Mesajı Okuyun
Old 30-04-2011, 19:05   #9
Av.Ufuk Bozoğlu

 
Varsayılan

Çekişmeli boşanma davalarına hakim olan temel ilke KUSUR'dur. Boşanmaya karar verilebilmesi için davalı tarafın kusurlu olduğunun tesipti gerekir.

Belli ki ilk derece mahkemesi, davalının boşanmaya neden olan olaylarda kusurlu olduğu kabulü ile boşanma kararını vermiştir. Aksi düşüncenin dosyayı okumadan da mümkün olmaması gerekir.

Davalının evlilik birliğinin üzerine yüklediği sorumlulukları yerine getirmediği, ortak hayat kaygısı yaşamadığı sabittir. O halde aynı konutta kalınıyor olması "aile birliğini" yürüttükleri anlamına gelemez.

TMK. 169. Maddesi hakime boşanma davası açılması halinde tarafların barınmasına, geçinmesine, malların yönetimine ilişkin ve çocukların velayetine yönelik tedbirleri almasını yükler.
Alıntı:
III. Geçici önlemler

Madde 169 - Boşanma veya ayrılık davası açılınca hakim, davanın devamı süresince gerekli olan, özellikle eşlerin barınmasına, geçimine, eşlerin mallarının yönetimine ve çocukların bakım ve korunmasına ilişkin geçici önlemleri resen alır.

Burada hakim tarafların ikisinin de ortak konutta kalabilmelerine hükmedebileceğini düşünüyorum. Halihazırda kalacak yeri olmayan, imkanı bulunmayan tarafların evden barınmak için yararlanmalarında, tarafların somut tehlike arz eden durumları yoksa veya iradeleri de buna onay verebilecek durumdaysa mümkündür.

Ancak aynı hanede kalmak, evlilik birliğinin "ruhuyla" yürütüldüğü anlamına gelmeyecektir. Evlilik birliği sorumluluk yükler, ortak gelecek kaygısı ve buna uygun davranış biçimleri ve anlayış barındırır.

Taraflar aynı hanede kaldıkları halde, boşanmaya neden olan kusurlu davranışlar sürüyorsa ve davacı boşanma iradesini sürdürüyorsa ki dava nihayette çekişmeli biçimde sona ermişse, sırf birlikte oturuyorlar diye verilen boşanma kararının bozulması yanlıştır. Davalı kendine ilişkin sebeplerle de evde kalıyor olabilir, kadın evden gidemiyor olabilir, sorun aynı evde kalıyor olmak da olmayabilir. Boşanma tarafların hayatının akışını kökten değiştirecek bir karardır. Kararı veren tarafın veya davalının henüz sonrasına ilişkin bir planı olmaya da bilir. Ancak davacının iradesinin kararlılıkla devam ettiği hatırdan çıkarılmamalıdır.
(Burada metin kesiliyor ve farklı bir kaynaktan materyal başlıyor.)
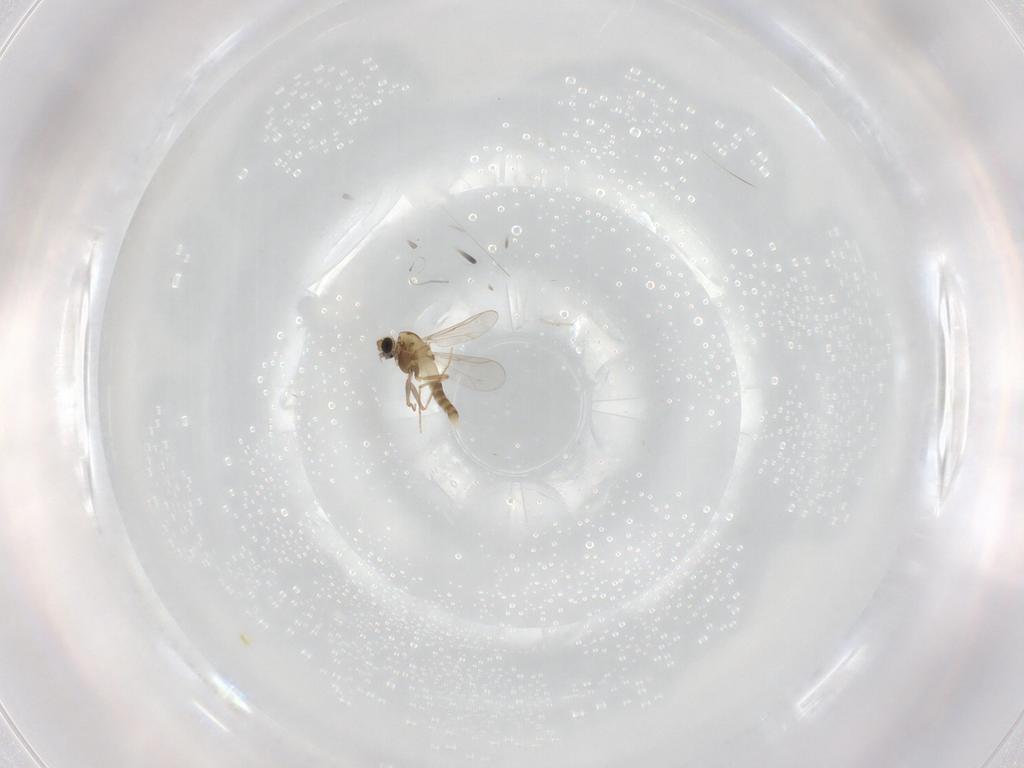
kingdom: Animalia
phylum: Arthropoda
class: Insecta
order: Diptera
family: Chironomidae
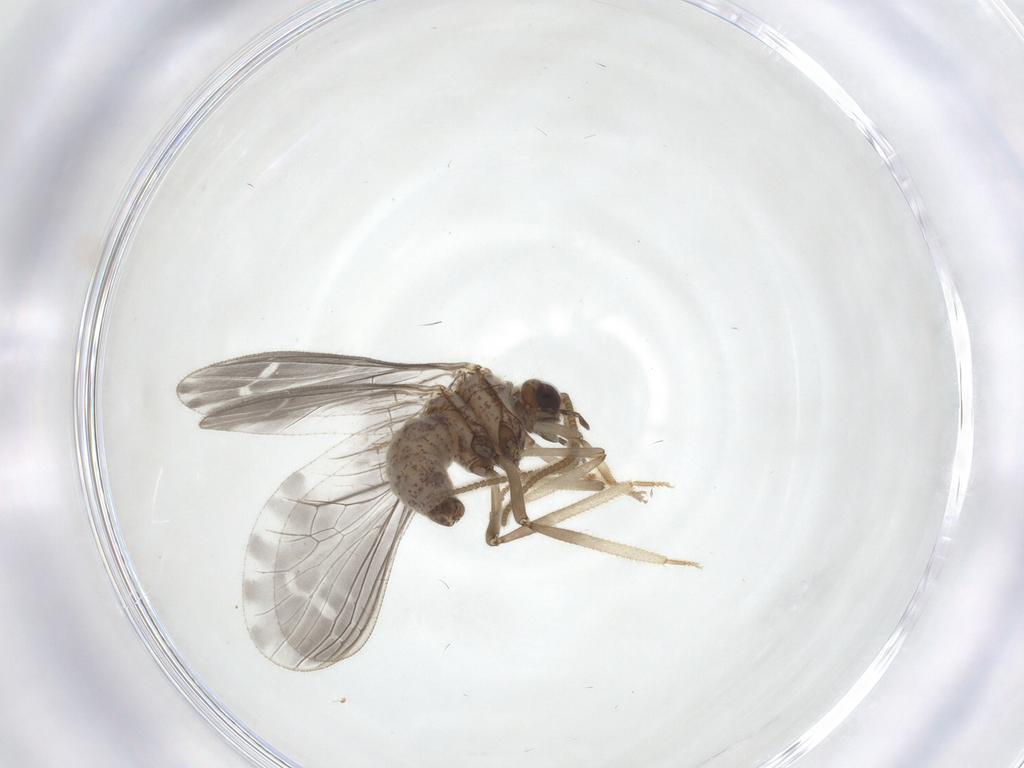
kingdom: Animalia
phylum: Arthropoda
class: Insecta
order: Neuroptera
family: Coniopterygidae
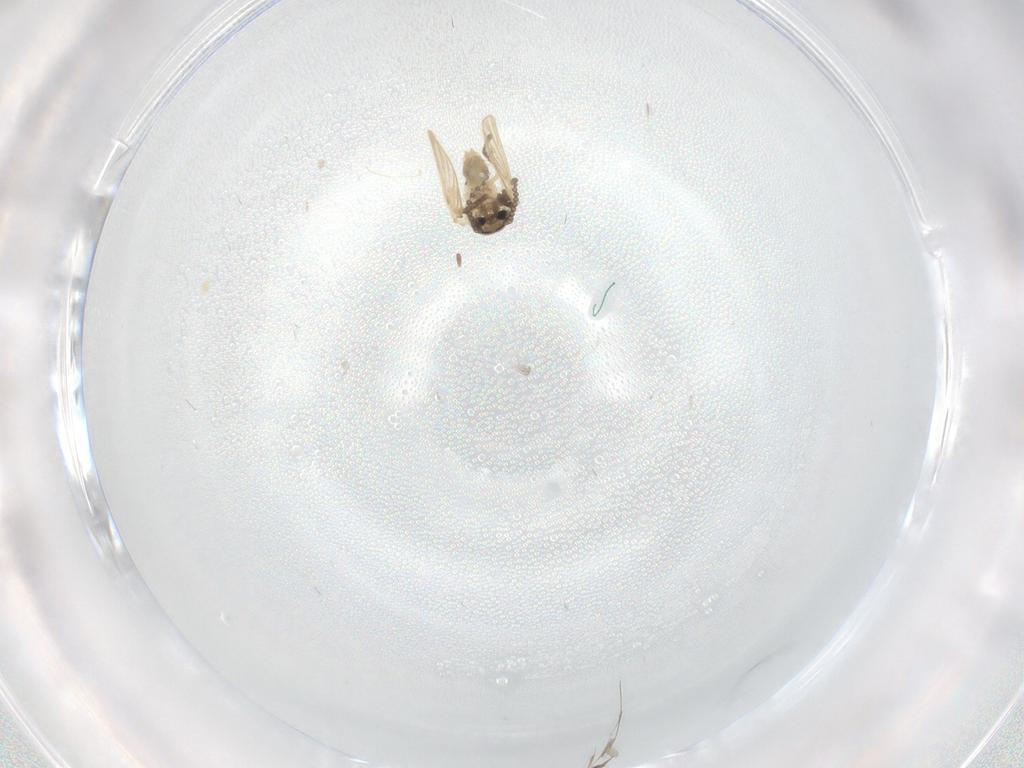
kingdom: Animalia
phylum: Arthropoda
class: Insecta
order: Diptera
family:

Kaldı ki, yine hane aile konutu olma özelliğini "boşanma davası kesinleşene" kadar sürdürmektedir. Taraflardan birinin bu konuttan yararlanması "hakim kararı ile" kısıtlanmadığı sürece (taraflardan birinin kullanımına bırakılmadığı sürece) her iki tarafın da aynı evde kalabileceğinin kabulü gerekir.

Öte yandan boşanma davası açılmakla taraflardan biri ayrı yaşamaya hak kazanır. Hakkını kullanmak zorunda da değildir.

Davacı boşanma iradesini ortaya koymuştur ve davalının kusurunu ispatlamıştır. Evlilik birliğinin devamını istediğine yönelik beyanı da yoktur.

Üst derece mahkemesinin, yerel mahkemenin anlaşmazlığa ve kusura yönelik ve bu birlikteliğin "evlilik" olarak yürütülemeyeceğine ilişkin DOĞRUDAN tespitini inancını hiç dikkate almadan boşanma davası açıldıktan sonra aynı evde yaşıyorlar evlilik birliği sarsılmamıştır, boşanamazlar demesi akla ve kanunun ve insanın ruhuna uygun bir yaklaşım değildir. Düşüncesindeyim.

*Nafakalara ilişkin bir iki şey söylemek de gerekirse, gerek evlilik birliği devam ederken gerekse boşanma davası açılmakla bağlanan tedbir nafakaları tarafların kira parasını karşılamktan oldukça uzaktır. Barınma temel ihtiyaçtır. Hele kadın hele çocuk için..Bu sebeple hiç bir davacı nafaka alırım da başımı sokacak bir yerim olur diye düşünmez.

Davayı ve tarafları değerlendirirken fotoğrafı mümkün olduğunca büyük görmek ve değerlendirmek gerekir.